(SYDNEY, Saturday 15 June 2019) A deliberate release of smallpox in a big city is a nightmare public health scenario, but new research by the Kirby Institute at UNSW Sydney published today in PLOS One suggests that the worst can be avoided through comprehensive health system planning.
According to the research, a smallpox attack in Sydney could require up to 100% of hospital beds with an epidemic lasting up to 300 days, if the health system response is not planned, rapid and coordinated.
The researchers used mathematical modelling to predict the impact of a smallpox attack on Sydney’s health system. This is the first study globally to estimate health system requirements for smallpox deliberate release. Smallpox was eradicated in 1980 but has become a renewed security concern since a close relative of smallpox was created in a lab in 2017.
“It is essential to plan for health system surge capacity, both human resources and physical space requirements, in order to minimise the impact of potential bioterrorism attacks,” says Professor Raina MacIntyre, who is head of the Biosecurity Program at the Kirby Institute at UNSW Sydney. “Whilst we already do this very well, our research pinpoints specific bottlenecks which can result in severe epidemic. These include lack of physical space and staffing to isolate cases of smallpox, staff to track and vaccinate their contacts, resources to protect healthcare workers and the ability to act very quickly.”

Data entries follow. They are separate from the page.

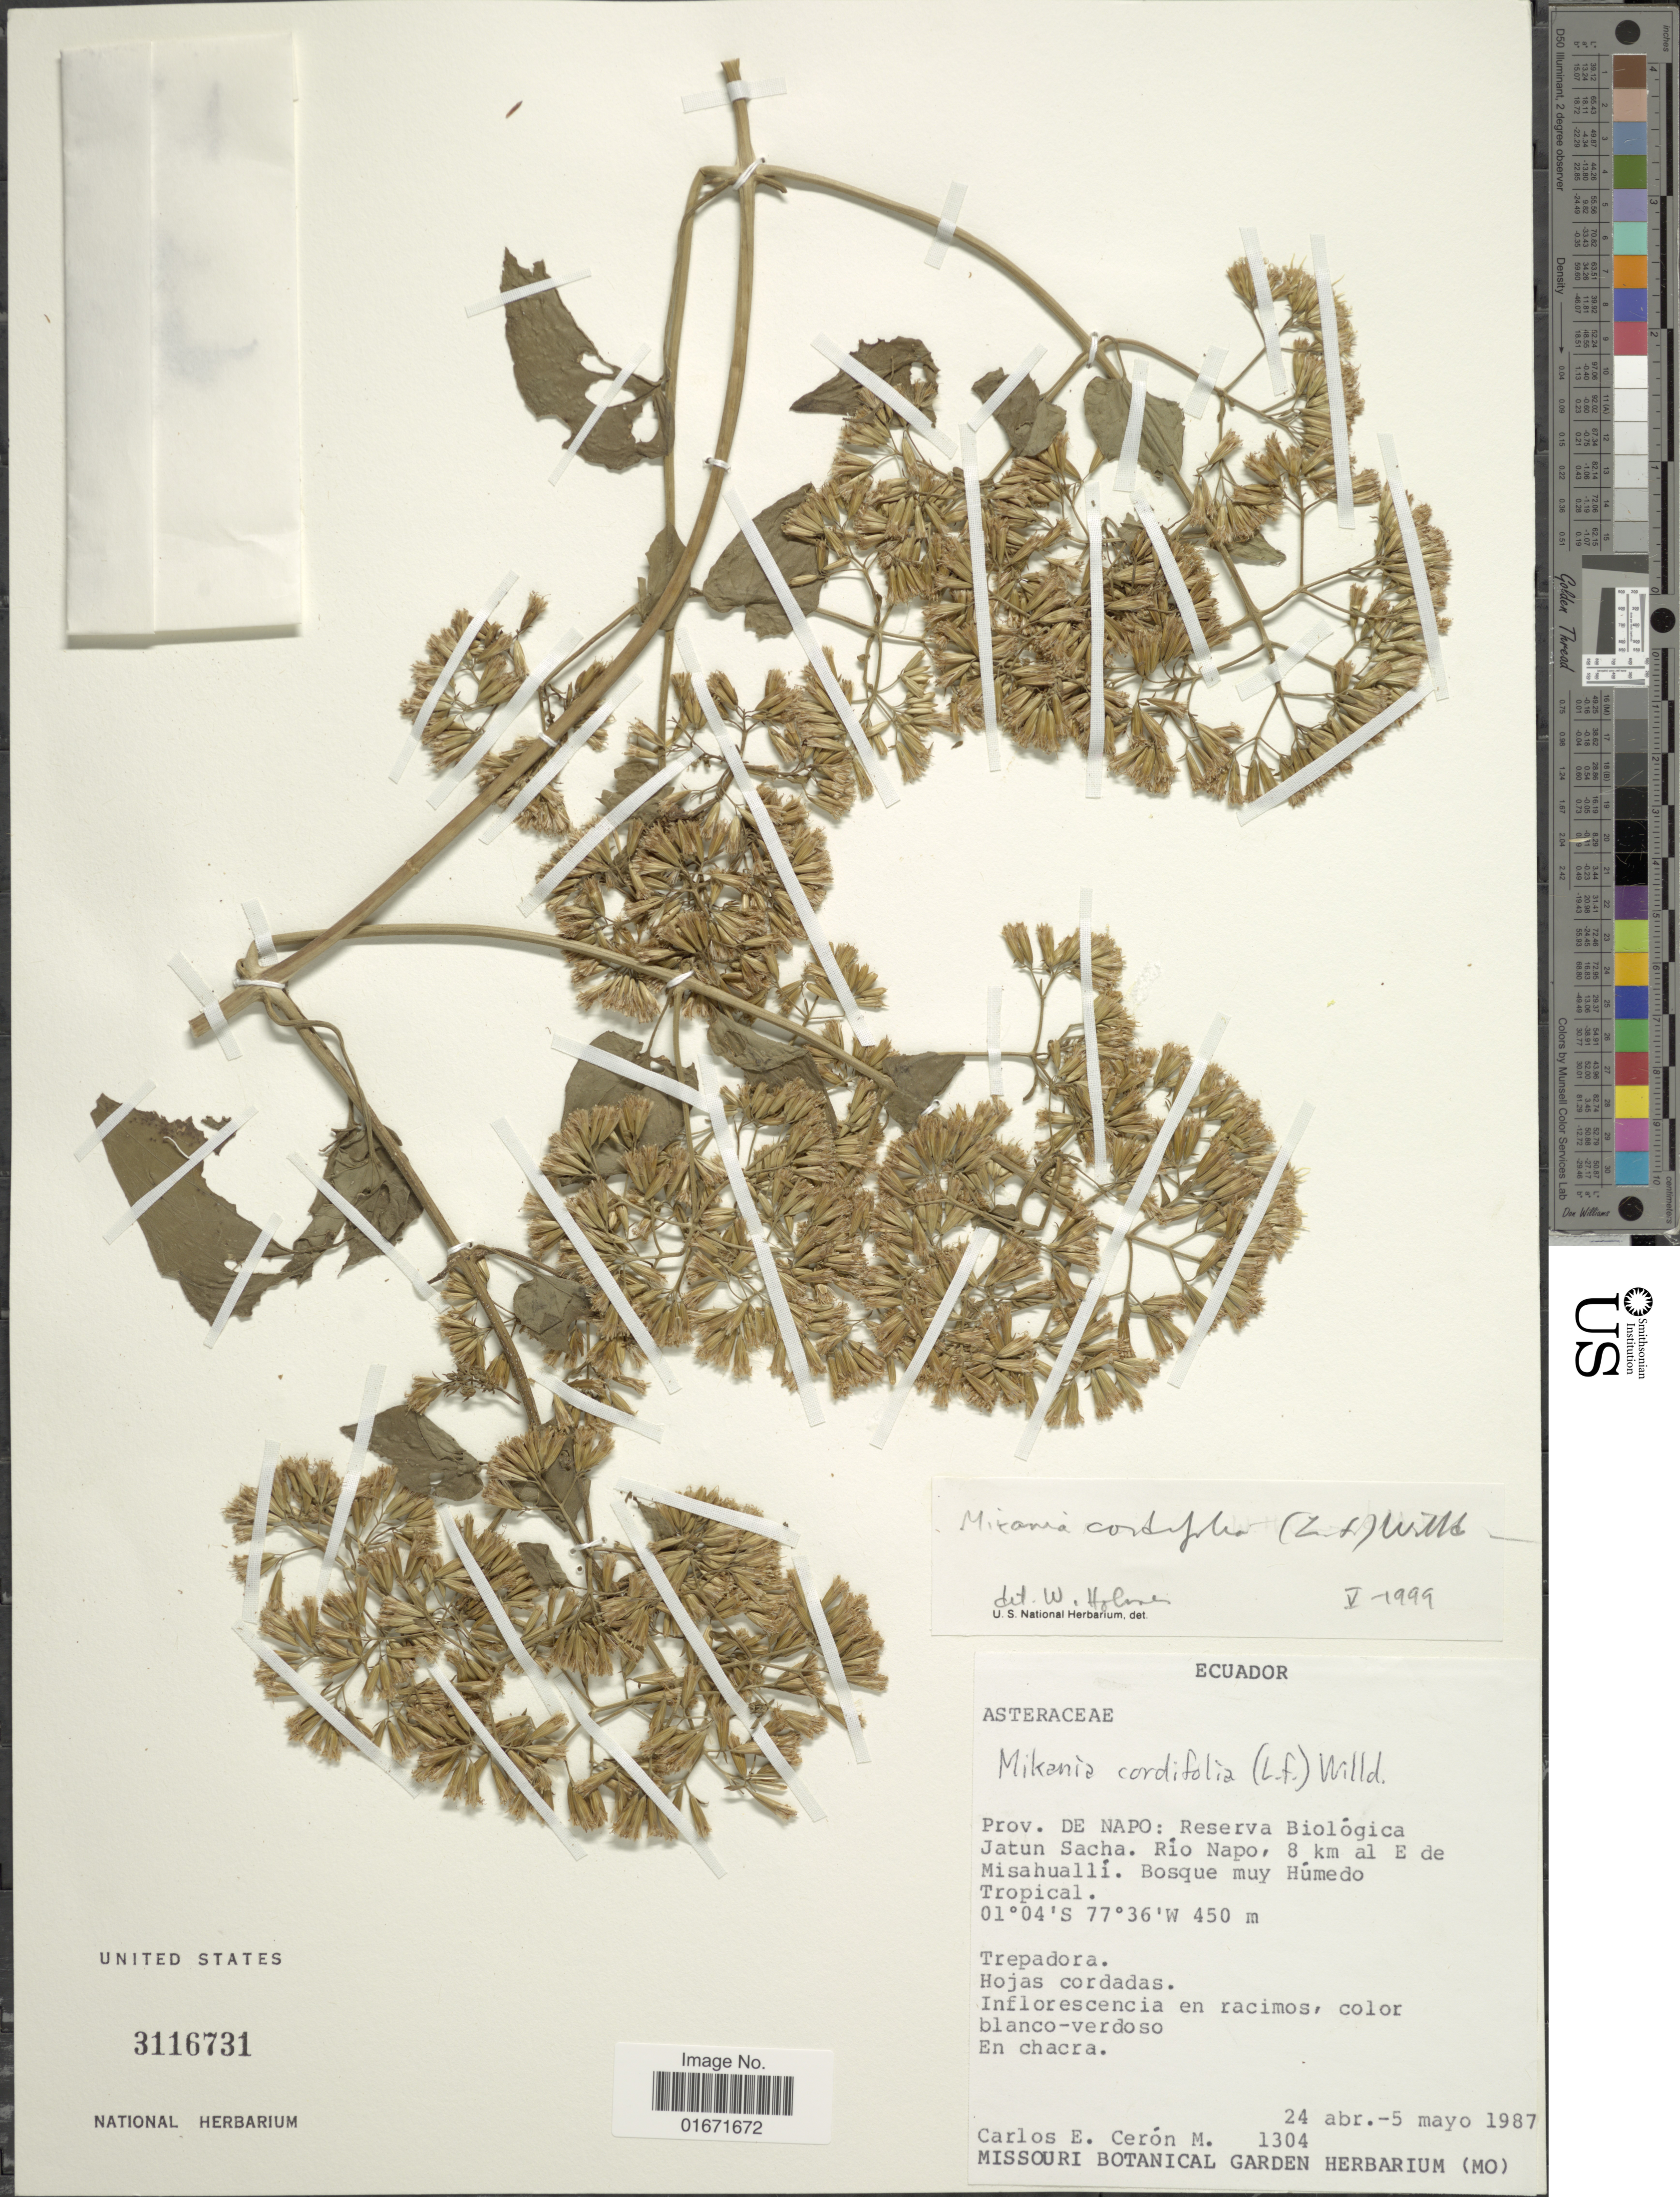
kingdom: Plantae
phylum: Tracheophyta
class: Magnoliopsida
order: Asterales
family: Asteraceae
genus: Mikania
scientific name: Mikania cordifolia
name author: Kunth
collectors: C. E. Cerón M.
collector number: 1304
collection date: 1987-04-24/1987-05-05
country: Ecuador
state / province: Napo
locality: Prov. de Napo: Reserva Biológica Jatun Sacha. Rio Napo, 8 km al E de Misahualli. Bosque muy Húmedo Tropical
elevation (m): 450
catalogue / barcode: US 3116731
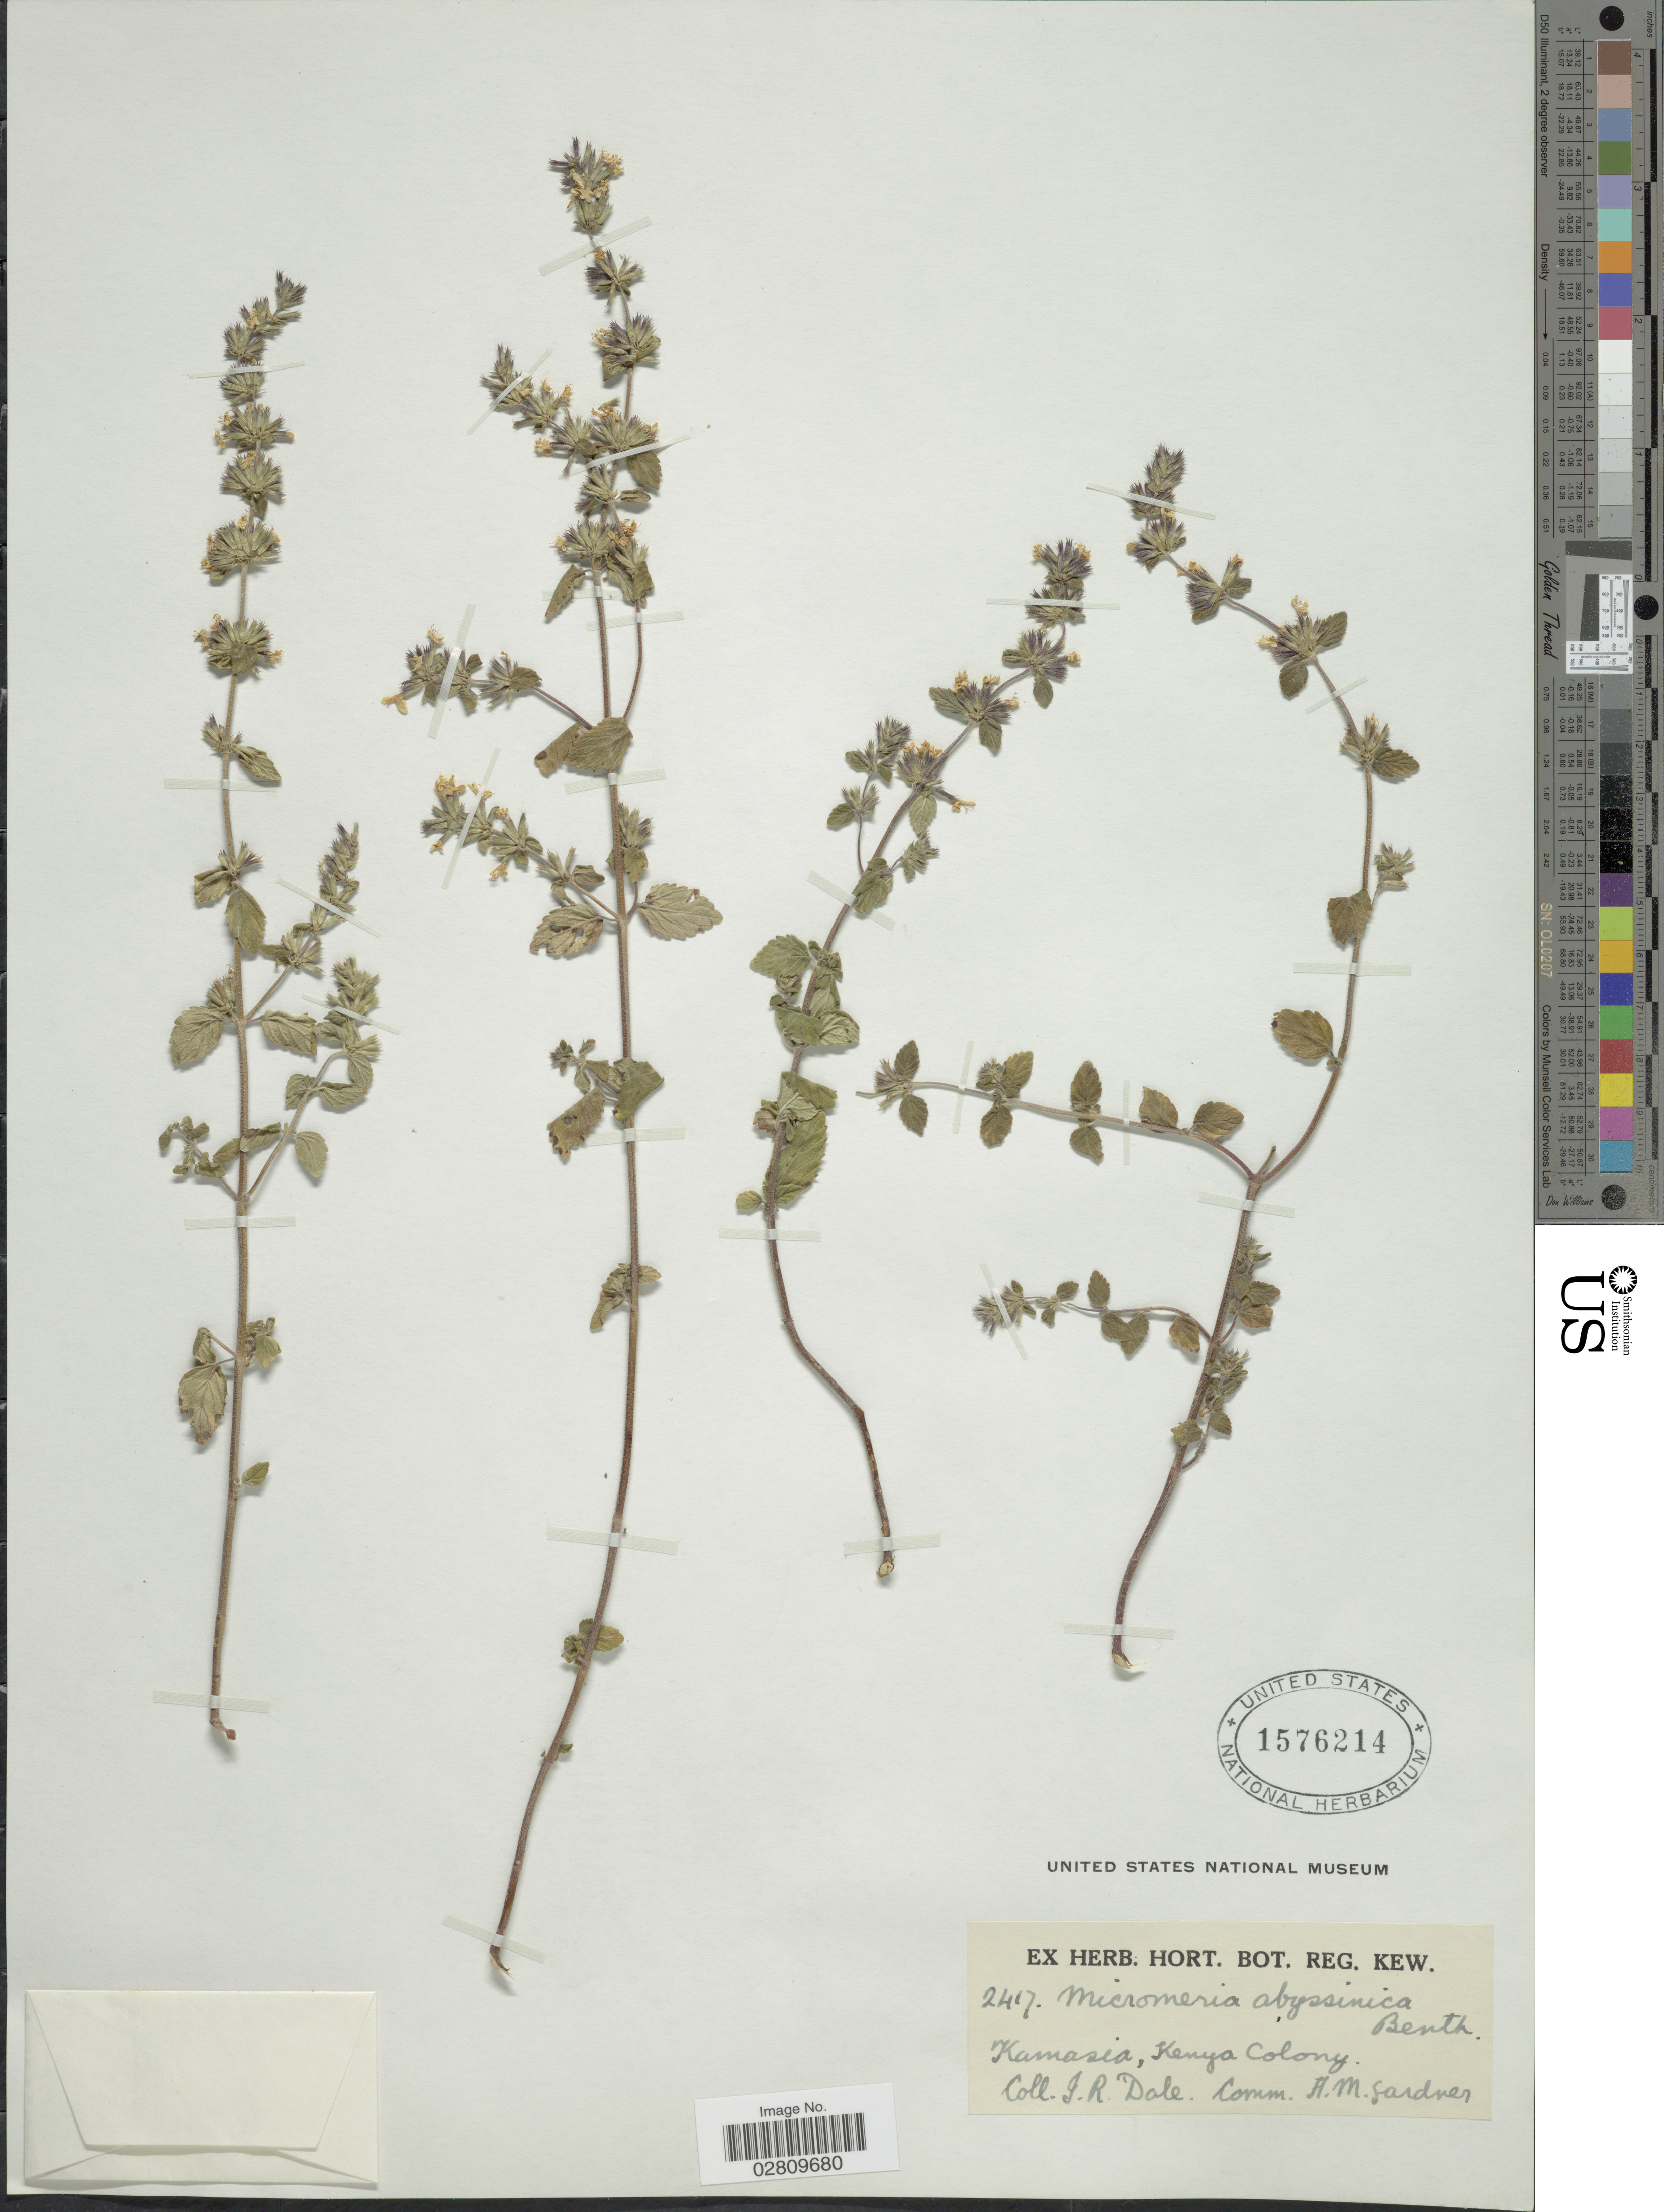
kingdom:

Sydney has a robust health system in place, with the authors estimating a workforce of over 100,000 clinical health care workers and almost 15,000 hospital beds. However, the study found that with each day of delay in a coordinated response, the ability to isolate infected patients and to track and vaccinate their contacts becomes more difficult and can significantly influence the size of the epidemic. While a small attack could require 4% of all hospital beds (more than the requirements for seasonal flu) for smallpox patients, a large attack will require more hospital beds than are available, within just 40 days, with corresponding surge requirements for clinical health care workers. This will impact the ability to treat other, urgent conditions such as heart attacks, if no overflow beds are planned. Surge will also be required for the public health workforce and nurse immunisers to track and vaccinate contacts of infectious cases, which is essential for stopping ongoing transmission.
“While infectious disease outbreaks are inherently unpredictable, there are many factors we can control and mitigate, to ensure epidemics are stopped rapidly,” says Professor MacIntyre. “Ideally, we would want to see a high-level public health response kick in within a week of the first smallpox diagnosis. Our model shows that if 95% of patients are isolated as soon as they become symptomatic, outbreak control could be achieved within 100 days and severe impacts on the health system can be avoided.”
The research was funded through the NHMRC Centre for Research Excellence for Integrated Systems for Epidemic Responses, and builds on work conducted for the Office of Health Protection, Department of Health, Australia.